The use of 3D modeling offers a solution by accurately fitting a 3D morphable model (3DMM) to the subject's face. This approach effectively disentangles pose, expression, and identity, providing expression coefficients that represent expressions free from interference by pose or identity traits.

Head Pose

The 3DI measures head pose using three angular rotations and the three Euclidean coordinates (x, y, z) capturing the head's location relative to the camera. Analyzing head pose throughout a video is crucial for understanding facial behavior, as head movements are key indicators of social communication, such as backchanneling. Additionally, static head pose is significant for assessing social orientation and attention, with some studies using them as proxies for eye contact and social gaze.

Facial Expressions

3DI provides per-frame expression vectors via 3DMM fitting, consisting of 79 coefficients that capture facial expressions by describing deformation across the entire face. These vectors effectively isolate expressions from pose and person-specific facial features, the primary nuisances in expression analysis. With a detailed mesh of approximately 20,000 points, they ensure precise movement capture.

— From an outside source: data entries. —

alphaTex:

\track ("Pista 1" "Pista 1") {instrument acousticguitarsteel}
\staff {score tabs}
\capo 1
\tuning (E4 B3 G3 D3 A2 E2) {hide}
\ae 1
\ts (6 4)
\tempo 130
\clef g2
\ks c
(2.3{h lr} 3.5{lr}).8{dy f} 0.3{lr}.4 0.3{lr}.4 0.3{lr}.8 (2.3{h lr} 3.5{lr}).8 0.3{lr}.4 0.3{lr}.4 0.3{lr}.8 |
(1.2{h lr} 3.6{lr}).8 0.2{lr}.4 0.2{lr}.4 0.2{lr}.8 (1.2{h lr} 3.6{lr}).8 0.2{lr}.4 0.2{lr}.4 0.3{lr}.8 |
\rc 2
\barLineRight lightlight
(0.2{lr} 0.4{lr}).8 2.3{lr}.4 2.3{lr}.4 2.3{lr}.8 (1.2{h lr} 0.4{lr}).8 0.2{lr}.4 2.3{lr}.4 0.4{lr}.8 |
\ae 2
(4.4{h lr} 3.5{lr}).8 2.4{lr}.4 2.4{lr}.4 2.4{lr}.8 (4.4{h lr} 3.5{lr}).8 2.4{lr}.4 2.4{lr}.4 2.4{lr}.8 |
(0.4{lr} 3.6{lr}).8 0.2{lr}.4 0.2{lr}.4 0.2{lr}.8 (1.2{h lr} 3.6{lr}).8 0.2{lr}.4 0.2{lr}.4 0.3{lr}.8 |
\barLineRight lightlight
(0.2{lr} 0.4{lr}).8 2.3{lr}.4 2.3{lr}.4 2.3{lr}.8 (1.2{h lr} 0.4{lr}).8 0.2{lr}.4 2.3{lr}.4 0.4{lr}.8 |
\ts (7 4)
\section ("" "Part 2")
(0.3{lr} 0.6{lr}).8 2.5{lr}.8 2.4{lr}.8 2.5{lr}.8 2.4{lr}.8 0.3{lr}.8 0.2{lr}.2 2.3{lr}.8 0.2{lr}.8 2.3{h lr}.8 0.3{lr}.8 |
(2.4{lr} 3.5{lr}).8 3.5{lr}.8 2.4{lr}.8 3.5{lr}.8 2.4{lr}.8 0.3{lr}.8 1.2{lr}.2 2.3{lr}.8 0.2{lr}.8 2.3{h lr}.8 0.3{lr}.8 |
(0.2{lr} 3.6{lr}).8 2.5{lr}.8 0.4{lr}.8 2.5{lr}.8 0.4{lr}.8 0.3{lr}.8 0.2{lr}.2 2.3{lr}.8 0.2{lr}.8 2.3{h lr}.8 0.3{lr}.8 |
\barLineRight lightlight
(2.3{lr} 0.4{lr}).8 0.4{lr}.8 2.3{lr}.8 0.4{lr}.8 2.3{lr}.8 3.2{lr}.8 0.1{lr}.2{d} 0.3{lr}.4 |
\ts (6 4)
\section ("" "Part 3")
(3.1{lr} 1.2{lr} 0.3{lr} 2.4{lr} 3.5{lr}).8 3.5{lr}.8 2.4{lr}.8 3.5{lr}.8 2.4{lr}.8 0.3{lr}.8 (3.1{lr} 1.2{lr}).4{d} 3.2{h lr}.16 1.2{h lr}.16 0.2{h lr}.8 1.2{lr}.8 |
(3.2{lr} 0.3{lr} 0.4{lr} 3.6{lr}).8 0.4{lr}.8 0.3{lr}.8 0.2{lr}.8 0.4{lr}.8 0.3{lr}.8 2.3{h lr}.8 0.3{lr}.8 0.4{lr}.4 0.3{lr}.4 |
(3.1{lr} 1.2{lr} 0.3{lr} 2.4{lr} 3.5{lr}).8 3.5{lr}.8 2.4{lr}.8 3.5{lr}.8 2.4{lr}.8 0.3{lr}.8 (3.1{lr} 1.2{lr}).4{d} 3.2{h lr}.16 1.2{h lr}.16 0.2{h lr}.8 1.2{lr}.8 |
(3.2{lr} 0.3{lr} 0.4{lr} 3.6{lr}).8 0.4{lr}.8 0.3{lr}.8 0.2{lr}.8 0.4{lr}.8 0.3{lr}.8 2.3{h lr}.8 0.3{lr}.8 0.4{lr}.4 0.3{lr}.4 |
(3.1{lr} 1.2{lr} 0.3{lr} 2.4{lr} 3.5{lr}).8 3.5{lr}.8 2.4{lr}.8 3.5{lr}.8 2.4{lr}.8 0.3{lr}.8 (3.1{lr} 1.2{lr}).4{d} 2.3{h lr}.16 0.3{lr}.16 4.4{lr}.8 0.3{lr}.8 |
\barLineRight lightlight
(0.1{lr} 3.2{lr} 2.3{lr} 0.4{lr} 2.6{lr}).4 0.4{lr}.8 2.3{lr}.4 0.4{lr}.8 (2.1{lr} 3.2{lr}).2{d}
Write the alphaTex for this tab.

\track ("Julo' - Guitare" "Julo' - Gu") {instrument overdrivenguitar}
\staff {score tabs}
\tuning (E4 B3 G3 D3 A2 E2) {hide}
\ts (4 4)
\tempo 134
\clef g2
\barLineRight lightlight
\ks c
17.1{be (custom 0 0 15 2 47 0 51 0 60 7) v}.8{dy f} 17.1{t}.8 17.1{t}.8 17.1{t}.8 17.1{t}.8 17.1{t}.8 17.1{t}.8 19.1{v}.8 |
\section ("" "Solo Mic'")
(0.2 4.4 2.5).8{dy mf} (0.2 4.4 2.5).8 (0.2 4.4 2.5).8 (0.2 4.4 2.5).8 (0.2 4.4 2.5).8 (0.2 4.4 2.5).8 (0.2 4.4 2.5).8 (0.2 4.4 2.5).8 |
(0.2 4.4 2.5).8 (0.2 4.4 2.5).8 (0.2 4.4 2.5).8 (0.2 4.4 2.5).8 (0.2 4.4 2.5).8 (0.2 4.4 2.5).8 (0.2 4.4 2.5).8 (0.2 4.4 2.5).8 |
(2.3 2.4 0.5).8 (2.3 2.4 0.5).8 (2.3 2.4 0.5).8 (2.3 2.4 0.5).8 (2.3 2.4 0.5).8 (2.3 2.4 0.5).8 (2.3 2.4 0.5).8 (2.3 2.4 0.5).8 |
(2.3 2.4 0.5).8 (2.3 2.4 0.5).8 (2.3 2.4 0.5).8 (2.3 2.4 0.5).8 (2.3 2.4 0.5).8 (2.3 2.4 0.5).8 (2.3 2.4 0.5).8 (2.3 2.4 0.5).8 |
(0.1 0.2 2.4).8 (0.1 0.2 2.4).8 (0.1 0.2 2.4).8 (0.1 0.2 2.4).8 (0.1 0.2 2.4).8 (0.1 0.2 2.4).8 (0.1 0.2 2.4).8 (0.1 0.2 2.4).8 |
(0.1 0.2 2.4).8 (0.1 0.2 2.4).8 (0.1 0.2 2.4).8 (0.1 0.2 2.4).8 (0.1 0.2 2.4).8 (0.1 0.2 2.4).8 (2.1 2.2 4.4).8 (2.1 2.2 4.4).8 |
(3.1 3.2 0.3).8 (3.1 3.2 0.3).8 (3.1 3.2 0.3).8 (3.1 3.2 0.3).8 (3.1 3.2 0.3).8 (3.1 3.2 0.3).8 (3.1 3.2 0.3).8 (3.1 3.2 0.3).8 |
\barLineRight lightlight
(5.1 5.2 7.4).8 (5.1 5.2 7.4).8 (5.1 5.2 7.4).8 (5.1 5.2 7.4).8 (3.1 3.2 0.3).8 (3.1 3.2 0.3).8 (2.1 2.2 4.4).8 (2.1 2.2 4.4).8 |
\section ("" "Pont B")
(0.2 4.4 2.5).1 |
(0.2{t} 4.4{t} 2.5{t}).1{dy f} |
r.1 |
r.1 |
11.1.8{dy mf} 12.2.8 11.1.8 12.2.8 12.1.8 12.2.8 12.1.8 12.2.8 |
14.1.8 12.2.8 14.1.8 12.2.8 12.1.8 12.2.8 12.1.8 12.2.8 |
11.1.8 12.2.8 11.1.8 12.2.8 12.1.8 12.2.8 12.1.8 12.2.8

Canonicalized 3D Landmarks

Facial landmarks are points on the face representing features like brows, eyes, nose, and mouth. By tracking these points in a video, we can measure facial expressions and movements. 3DI offers both 2D and 3D facial landmarks, including canonicalized 3D landmarks, which are ideal for analyzing expressions as they remove the effect of head or body movements and individual facial features. The standard landmark template in 3DI is the iBUG-51, which uses 51 points to track the brows, eyes, nose, and mouth. Unlike facial expression coefficients, landmarks offer movement in millimeters, making them valuable in applications requiring precise geometric measurements. This also allows for detailed analysis of specific points, such as lip corners.